--- EXERCISE DATA ---
________________________________________

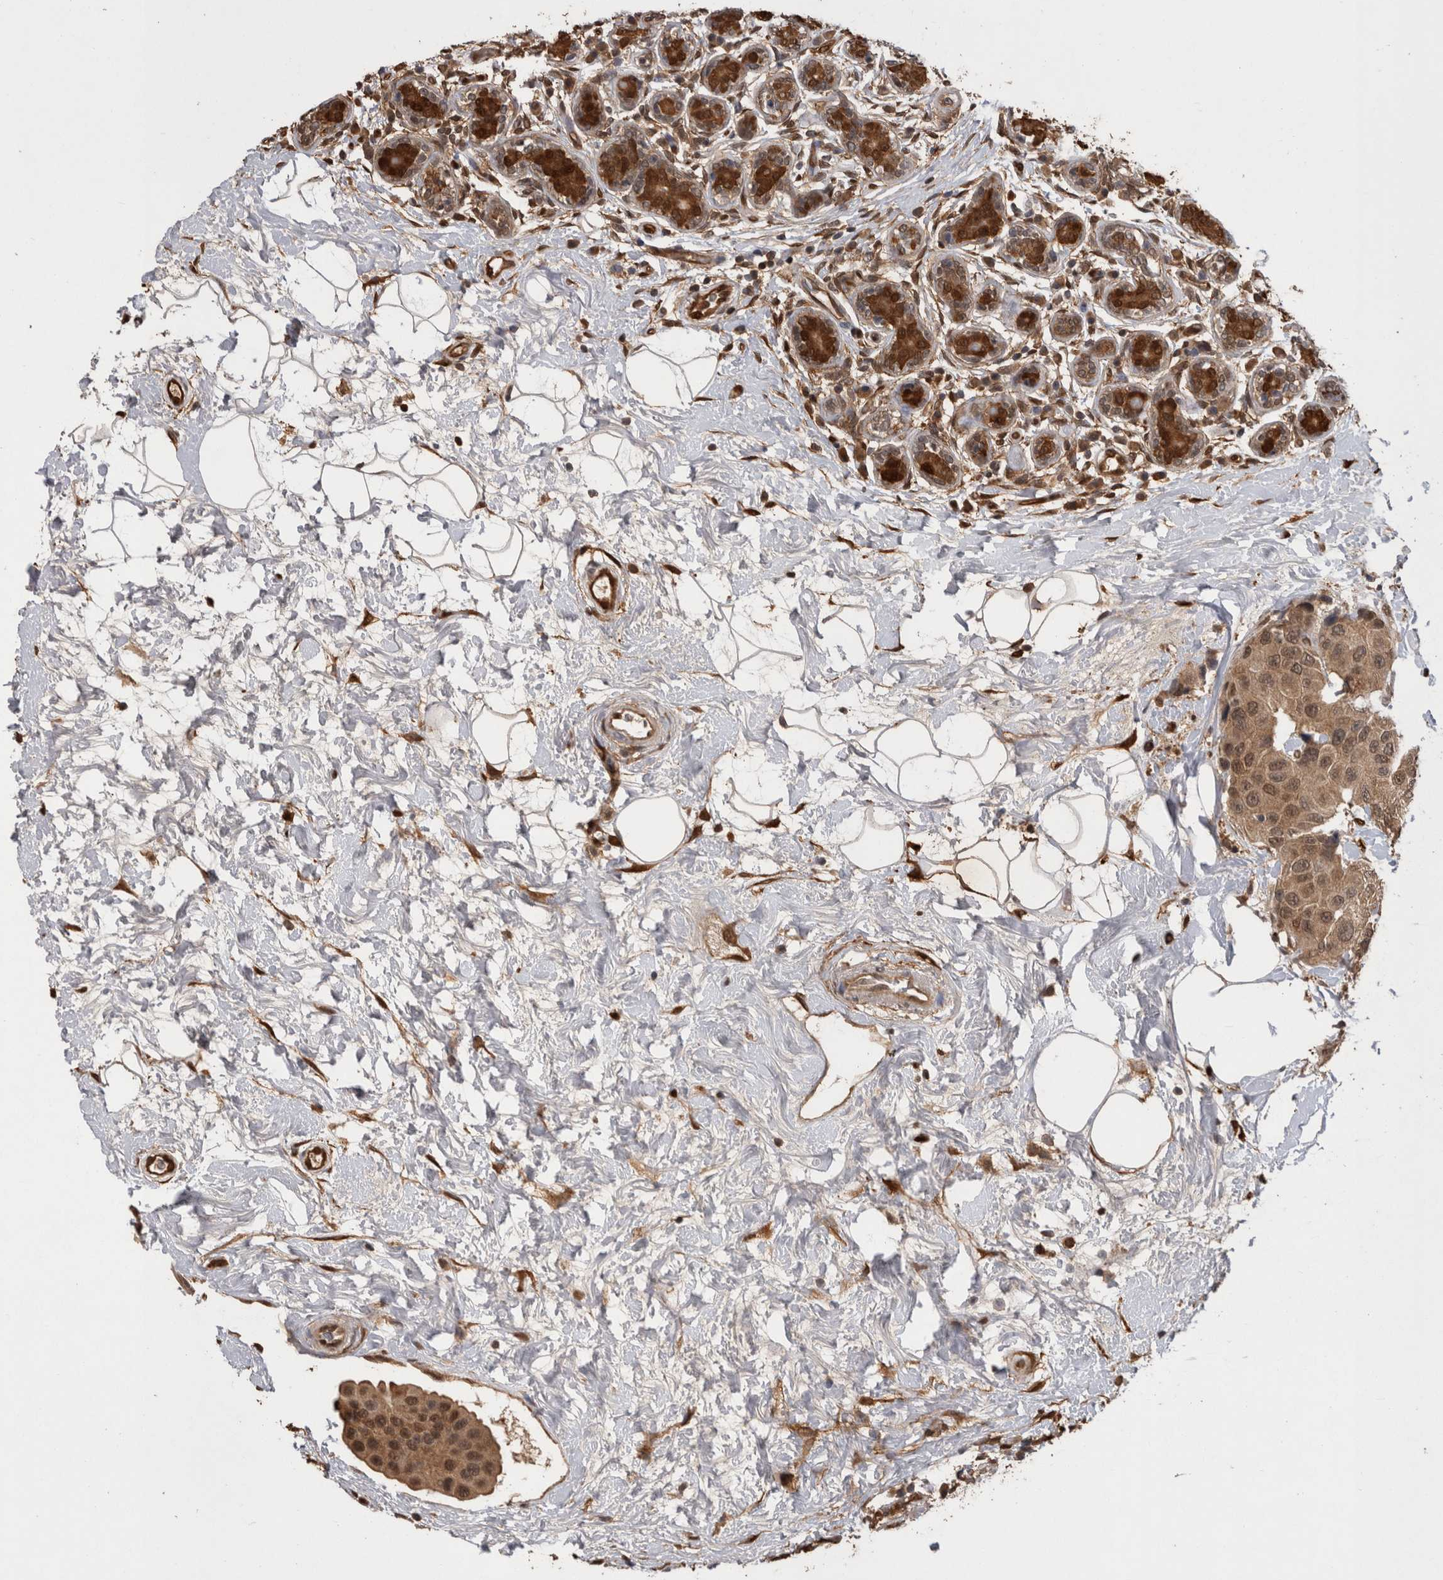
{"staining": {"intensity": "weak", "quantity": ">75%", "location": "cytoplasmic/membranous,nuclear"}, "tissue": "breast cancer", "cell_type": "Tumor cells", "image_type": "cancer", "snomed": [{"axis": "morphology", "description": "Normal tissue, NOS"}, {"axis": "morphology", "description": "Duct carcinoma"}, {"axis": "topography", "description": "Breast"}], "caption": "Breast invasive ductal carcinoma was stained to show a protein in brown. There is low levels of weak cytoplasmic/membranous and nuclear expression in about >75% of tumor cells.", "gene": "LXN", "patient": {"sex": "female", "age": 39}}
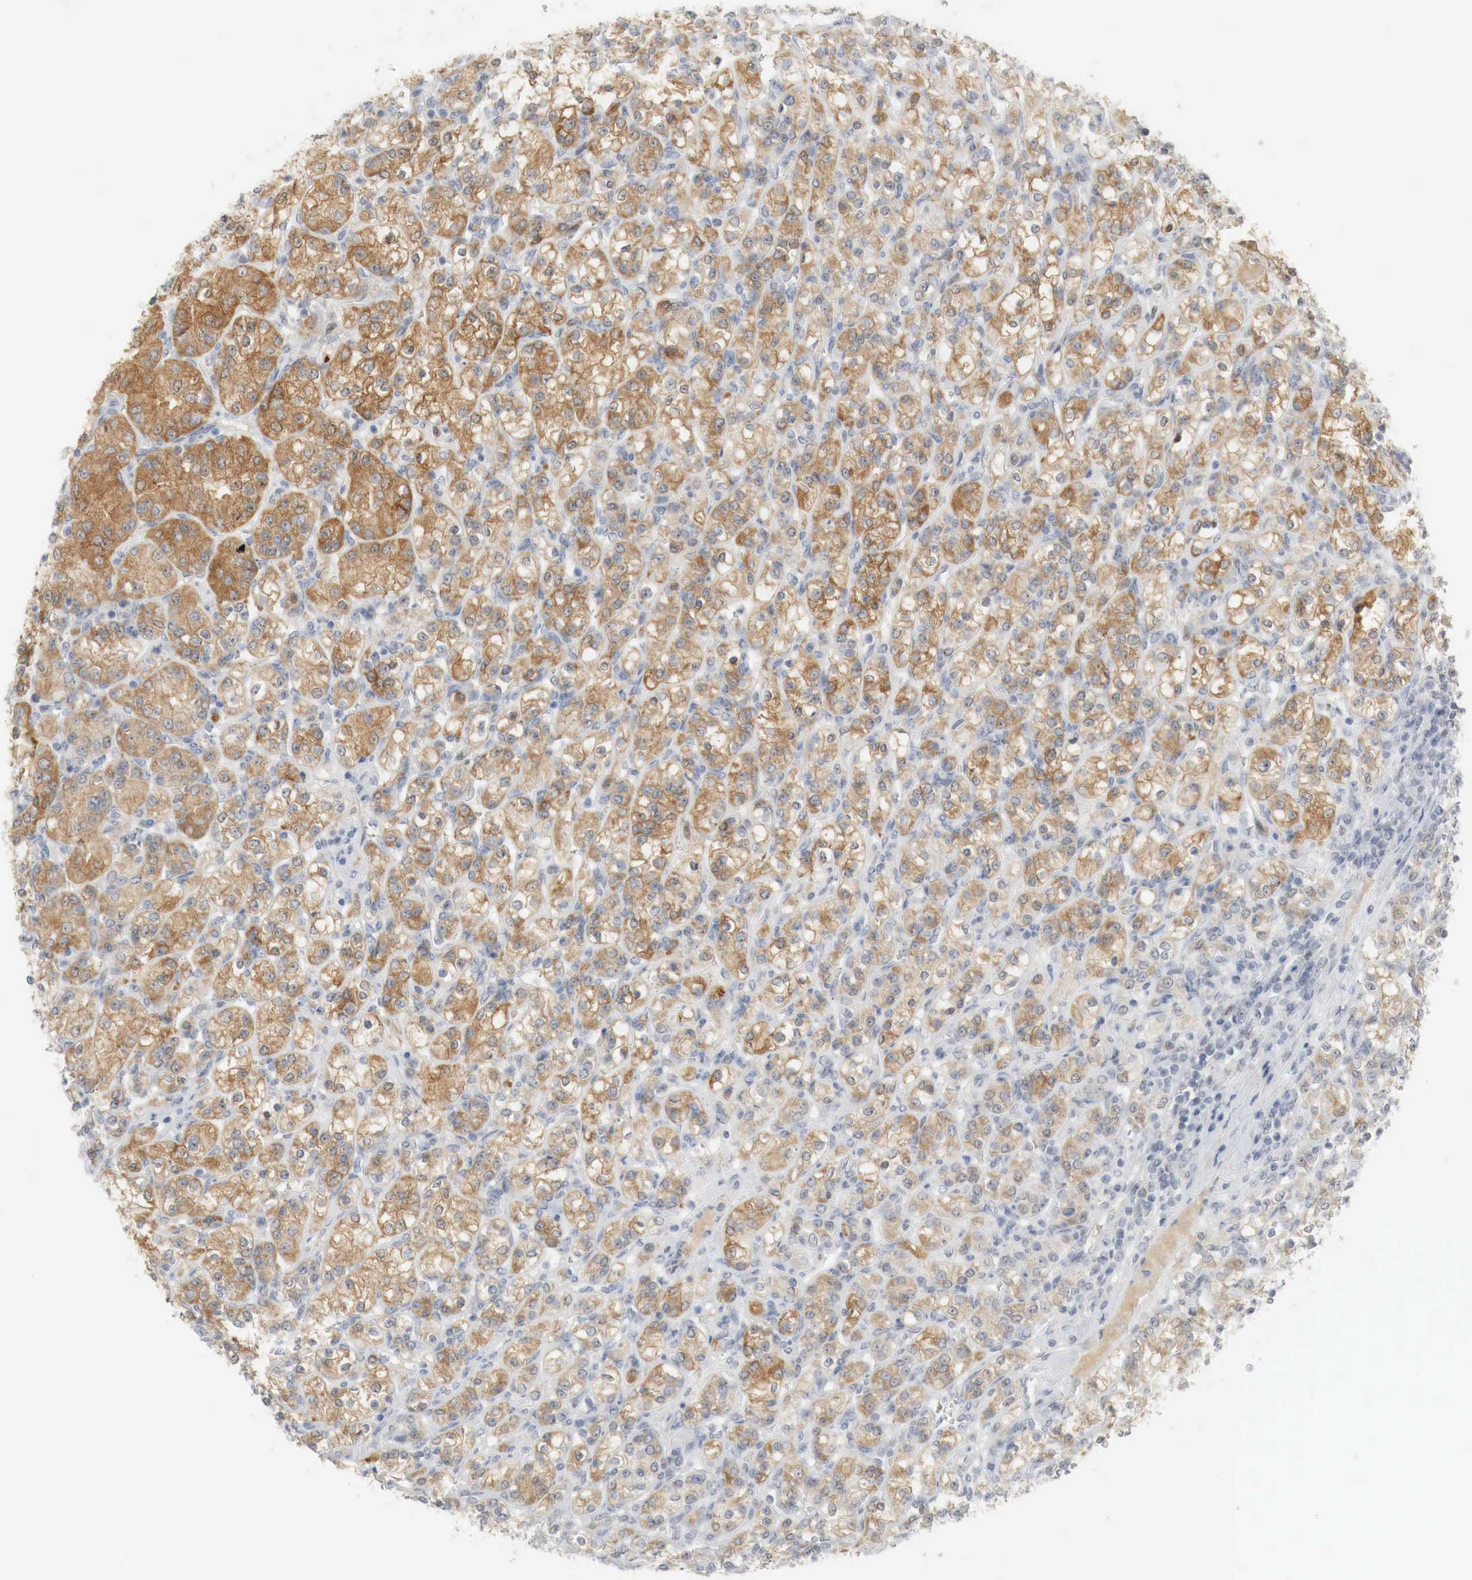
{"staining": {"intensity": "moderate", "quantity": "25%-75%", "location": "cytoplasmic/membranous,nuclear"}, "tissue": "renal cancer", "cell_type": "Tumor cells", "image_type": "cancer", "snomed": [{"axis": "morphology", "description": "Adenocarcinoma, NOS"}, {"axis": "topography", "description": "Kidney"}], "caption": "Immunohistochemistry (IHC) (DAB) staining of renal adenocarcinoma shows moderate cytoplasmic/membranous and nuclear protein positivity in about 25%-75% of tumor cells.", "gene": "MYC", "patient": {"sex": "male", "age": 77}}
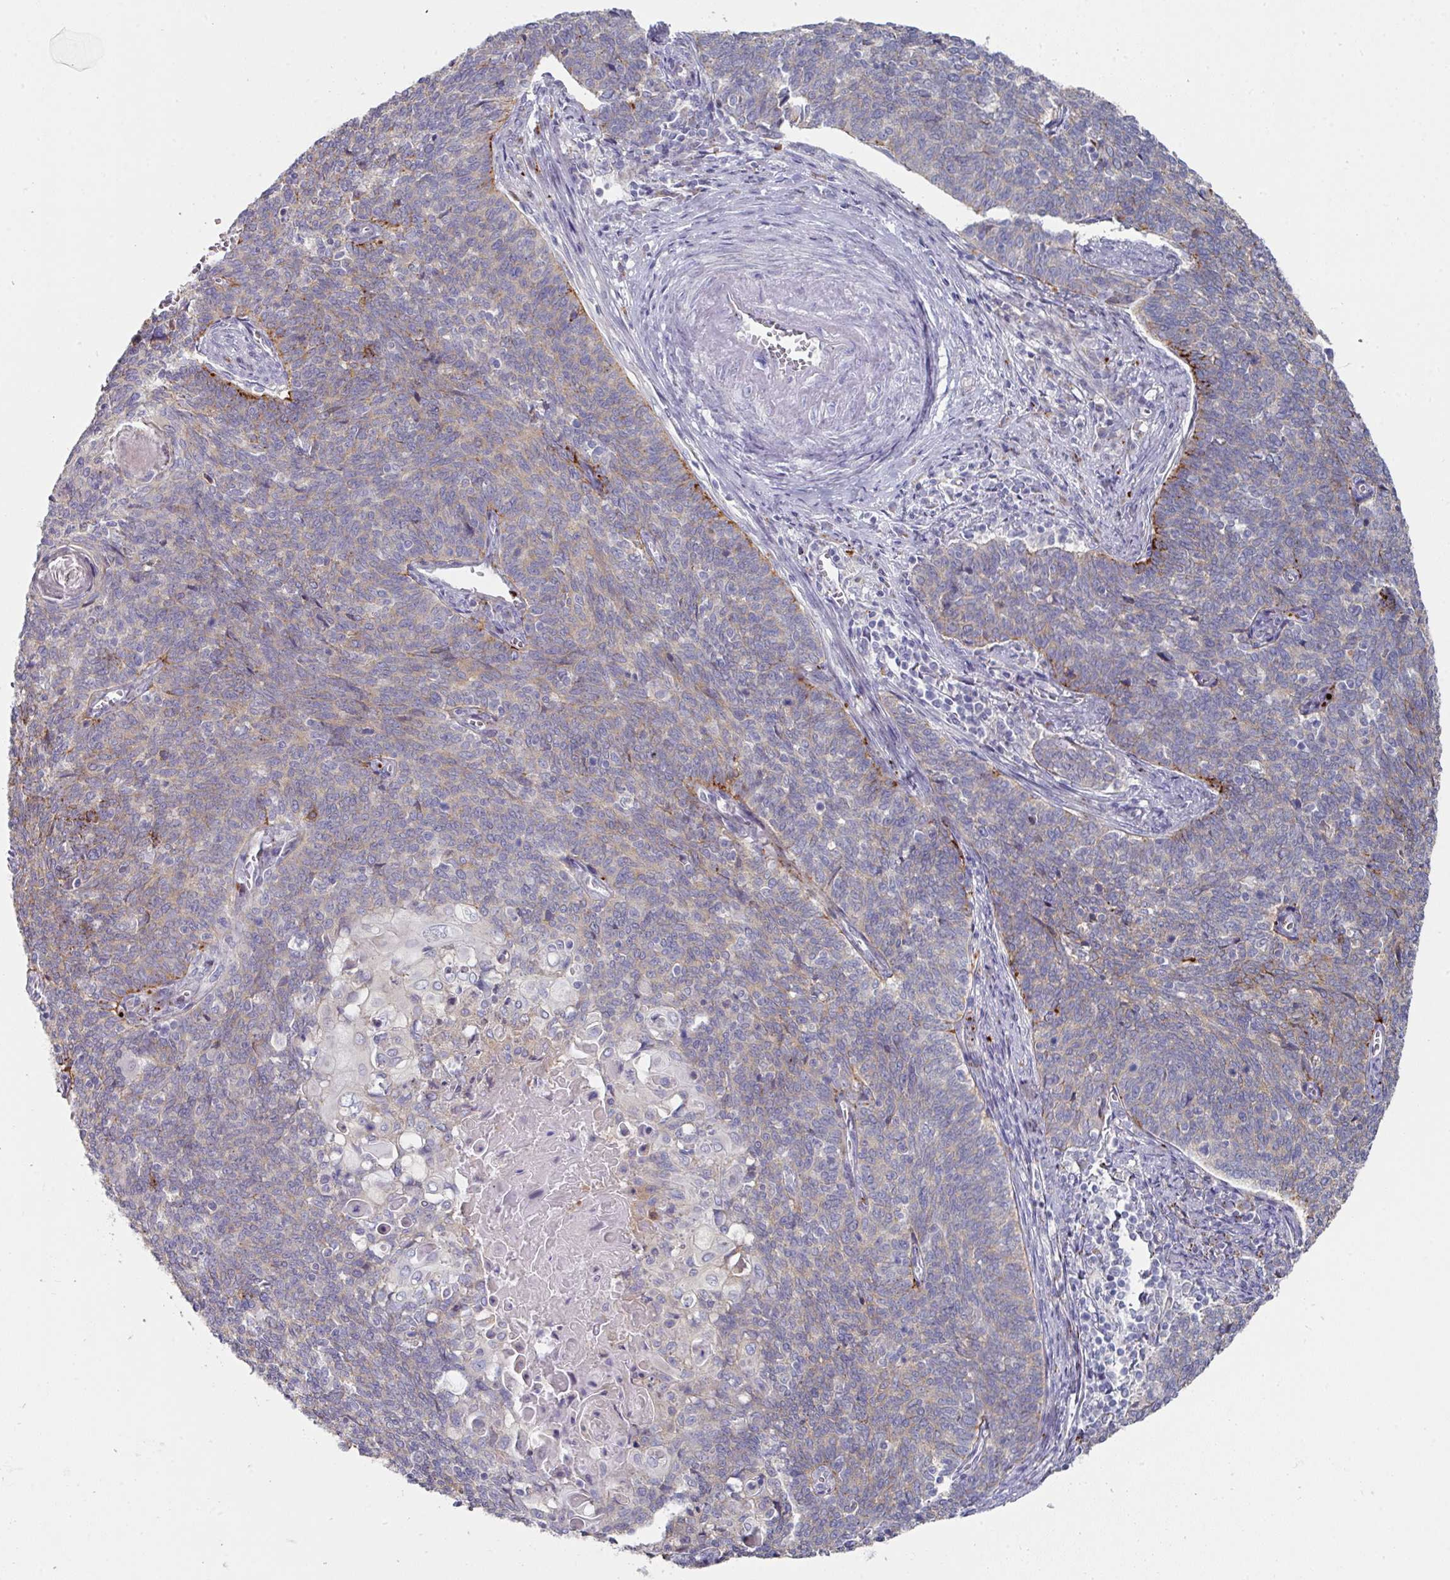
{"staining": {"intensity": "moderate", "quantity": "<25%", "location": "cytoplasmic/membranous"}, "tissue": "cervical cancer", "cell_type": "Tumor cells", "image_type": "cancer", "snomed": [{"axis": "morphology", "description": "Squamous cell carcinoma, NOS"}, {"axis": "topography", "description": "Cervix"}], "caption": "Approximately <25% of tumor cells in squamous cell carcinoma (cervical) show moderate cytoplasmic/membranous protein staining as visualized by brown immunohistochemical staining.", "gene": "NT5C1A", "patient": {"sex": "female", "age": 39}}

________________________________________

--- PROBLEM TO WORK ON ---
Send back every line of the listing exactly. Omit the images.

--- THE COMPLETED TASK ---
{"staining": {"intensity": "weak", "quantity": ">75%", "location": "cytoplasmic/membranous,nuclear"}, "tissue": "breast cancer", "cell_type": "Tumor cells", "image_type": "cancer", "snomed": [{"axis": "morphology", "description": "Normal tissue, NOS"}, {"axis": "morphology", "description": "Duct carcinoma"}, {"axis": "topography", "description": "Breast"}], "caption": "Breast invasive ductal carcinoma was stained to show a protein in brown. There is low levels of weak cytoplasmic/membranous and nuclear expression in about >75% of tumor cells.", "gene": "LXN", "patient": {"sex": "female", "age": 39}}
{"staining": {"intensity": "moderate", "quantity": "25%-75%", "location": "cytoplasmic/membranous,nuclear"}, "tissue": "renal cancer", "cell_type": "Tumor cells", "image_type": "cancer", "snomed": [{"axis": "morphology", "description": "Adenocarcinoma, NOS"}, {"axis": "topography", "description": "Kidney"}], "caption": "Immunohistochemistry (IHC) (DAB) staining of renal adenocarcinoma shows moderate cytoplasmic/membranous and nuclear protein positivity in about 25%-75% of tumor cells.", "gene": "MYC", "patient": {"sex": "male", "age": 77}}
{"staining": {"intensity": "moderate", "quantity": "<25%", "location": "cytoplasmic/membranous"}, "tissue": "cervical cancer", "cell_type": "Tumor cells", "image_type": "cancer", "snomed": [{"axis": "morphology", "description": "Squamous cell carcinoma, NOS"}, {"axis": "topography", "description": "Cervix"}], "caption": "Approximately <25% of tumor cells in squamous cell carcinoma (cervical) show moderate cytoplasmic/membranous protein staining as visualized by brown immunohistochemical staining.", "gene": "NT5C1A", "patient": {"sex": "female", "age": 39}}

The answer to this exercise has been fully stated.